• [Data for this exercise]
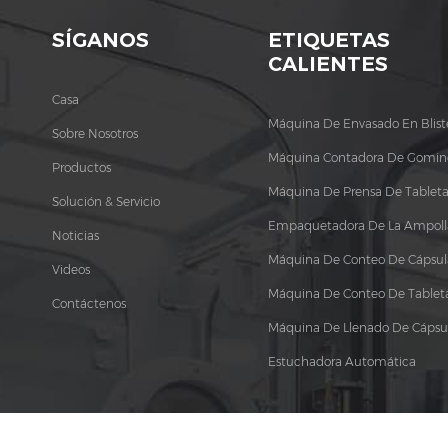
SÍGANOS
ETIQUETAS
CALIENTES
Casa
Máquina De Envasado En Blist
Sobre Nosotros
Máquina Contadora De Gomin
Productos
Máquina De Prensa De Tableta
Solución & Servicio
Empaquetadora De La Ampoll
Noticias
Máquina De Conteo De Cápsul
Videos
Máquina De Conteo De Tablet
Contáctenos
Máquina De Llenado De Cápsu
Estuchadora Automática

• [Description of the task] For this exercise, write the listing out again exactly, excluding all images.

• [Reply]
SÍGANOS
ETIQUETAS
CALIENTES
Casa
Máquina De Envasado En Blist
Sobre Nosotros
Máquina Contadora De Gomin
Productos
Máquina De Prensa De Tableta
Solución & Servicio
Empaquetadora De La Ampoll
Noticias
Máquina De Conteo De Cápsul
Videos
Máquina De Conteo De Tablet
Contáctenos
Máquina De Llenado De Cápsu
Estuchadora Automática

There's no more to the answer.